Work item ▸ Your task is to return the span of lines beginning at the one with "right hip: (152, 203)" and ending at the last line of the data, exactly as it stands.

Information given ▸
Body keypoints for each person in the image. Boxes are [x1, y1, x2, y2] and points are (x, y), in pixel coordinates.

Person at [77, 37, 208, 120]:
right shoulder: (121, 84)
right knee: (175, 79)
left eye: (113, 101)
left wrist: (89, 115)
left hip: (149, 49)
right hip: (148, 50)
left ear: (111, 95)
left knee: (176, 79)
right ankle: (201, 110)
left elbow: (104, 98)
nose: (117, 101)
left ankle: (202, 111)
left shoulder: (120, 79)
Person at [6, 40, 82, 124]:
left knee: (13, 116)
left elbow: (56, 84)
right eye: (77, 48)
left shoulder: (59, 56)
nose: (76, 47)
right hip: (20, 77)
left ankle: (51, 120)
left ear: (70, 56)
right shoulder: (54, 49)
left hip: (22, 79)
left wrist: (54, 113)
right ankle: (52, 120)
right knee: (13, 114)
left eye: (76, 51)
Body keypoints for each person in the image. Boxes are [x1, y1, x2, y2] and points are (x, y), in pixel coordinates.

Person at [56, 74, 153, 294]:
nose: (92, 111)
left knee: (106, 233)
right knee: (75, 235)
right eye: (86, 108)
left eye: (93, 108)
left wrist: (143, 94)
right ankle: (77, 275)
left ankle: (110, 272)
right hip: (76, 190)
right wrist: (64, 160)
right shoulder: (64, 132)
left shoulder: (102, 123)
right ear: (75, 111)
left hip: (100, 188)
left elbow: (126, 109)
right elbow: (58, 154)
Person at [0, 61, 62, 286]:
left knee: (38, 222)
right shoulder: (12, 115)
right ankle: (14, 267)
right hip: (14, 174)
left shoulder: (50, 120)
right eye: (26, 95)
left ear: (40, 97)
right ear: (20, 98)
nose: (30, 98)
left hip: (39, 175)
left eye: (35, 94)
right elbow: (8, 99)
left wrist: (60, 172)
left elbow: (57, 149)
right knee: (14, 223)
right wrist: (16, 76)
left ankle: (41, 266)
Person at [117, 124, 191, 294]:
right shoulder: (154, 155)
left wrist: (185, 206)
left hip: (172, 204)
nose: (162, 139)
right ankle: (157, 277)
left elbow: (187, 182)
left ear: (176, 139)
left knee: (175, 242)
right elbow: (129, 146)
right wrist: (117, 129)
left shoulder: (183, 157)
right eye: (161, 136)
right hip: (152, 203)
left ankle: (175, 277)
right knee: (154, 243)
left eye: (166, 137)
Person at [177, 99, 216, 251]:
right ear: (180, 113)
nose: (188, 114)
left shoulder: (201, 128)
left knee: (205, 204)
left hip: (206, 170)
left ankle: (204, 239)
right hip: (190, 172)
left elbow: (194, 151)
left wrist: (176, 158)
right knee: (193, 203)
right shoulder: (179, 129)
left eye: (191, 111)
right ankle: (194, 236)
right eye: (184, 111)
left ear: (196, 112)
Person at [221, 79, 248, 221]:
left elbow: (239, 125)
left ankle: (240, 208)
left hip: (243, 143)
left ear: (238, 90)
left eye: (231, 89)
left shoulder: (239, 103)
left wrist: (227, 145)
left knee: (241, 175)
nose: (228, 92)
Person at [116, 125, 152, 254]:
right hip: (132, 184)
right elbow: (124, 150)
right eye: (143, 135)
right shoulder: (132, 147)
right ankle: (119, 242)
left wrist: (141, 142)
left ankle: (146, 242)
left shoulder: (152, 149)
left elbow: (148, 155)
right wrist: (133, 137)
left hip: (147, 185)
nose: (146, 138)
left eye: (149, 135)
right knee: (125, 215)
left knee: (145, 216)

Your solution ▸
right hip: (152, 203)
left ankle: (175, 277)
right knee: (154, 243)
left eye: (166, 137)
Person at [177, 99, 216, 251]:
right ear: (180, 113)
nose: (188, 114)
left shoulder: (201, 128)
left knee: (205, 204)
left hip: (206, 170)
left ankle: (204, 239)
right hip: (190, 172)
left elbow: (194, 151)
left wrist: (176, 158)
right knee: (193, 203)
right shoulder: (179, 129)
left eye: (191, 111)
right ankle: (194, 236)
right eye: (184, 111)
left ear: (196, 112)
Person at [221, 79, 248, 221]:
left elbow: (239, 125)
left ankle: (240, 208)
left hip: (243, 143)
left ear: (238, 90)
left eye: (231, 89)
left shoulder: (239, 103)
left wrist: (227, 145)
left knee: (241, 175)
nose: (228, 92)
Person at [116, 125, 152, 254]:
right hip: (132, 184)
right elbow: (124, 150)
right eye: (143, 135)
right shoulder: (132, 147)
right ankle: (119, 242)
left wrist: (141, 142)
left ankle: (146, 242)
left shoulder: (152, 149)
left elbow: (148, 155)
right wrist: (133, 137)
left hip: (147, 185)
nose: (146, 138)
left eye: (149, 135)
right knee: (125, 215)
left knee: (145, 216)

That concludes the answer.